Methane seeps were a common feature in the Late Cretaceous Western Interior Seaway of the United States. We document the occurrence of methane seep deposits in the Pierre Shale on the Cedar Creek Anticline in east‐central Montana for the first time. The seep deposits occur in the lowermost part of the Baculites baculus Zone (the Endocostea typica Zone), corresponding to the lowermost Maastrichtian. They are therefore the youngest seeps yet described from the Western Interior Seaway. We conducted a detailed faunal analysis of a single seep deposit, together with geochemical investigation of both seep carbonates and molluscan shell material to determine palaeoenvironmental conditions.

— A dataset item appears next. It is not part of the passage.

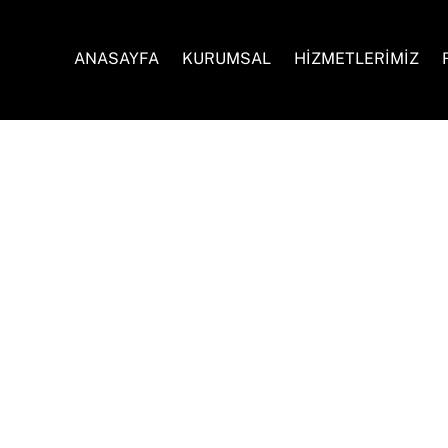
ANASAYFA
KURUMSAL
HİZMETLERİMİZ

Oxygen isotope analysis of well‐preserved molluscan shell material reveals water temperatures of between 19 and 27°C, while depleted carbon isotope values of seep carbonates are indicative of the anaerobic oxidation of methane. The morphology of the seep deposit suggests a strong advective flux of methane to the sediment–water interface. Comparison to a nearby contemporaneous non‐seep site reveals that similar groups of organisms occur in both settings, albeit with varying relative abundances – the seep is numerically dominated by the lucinid bivalve Nymphalucina occidentalis. Substrate appears to be the major control on the diversity and palaeoecological composition of both seep and non‐seep sites.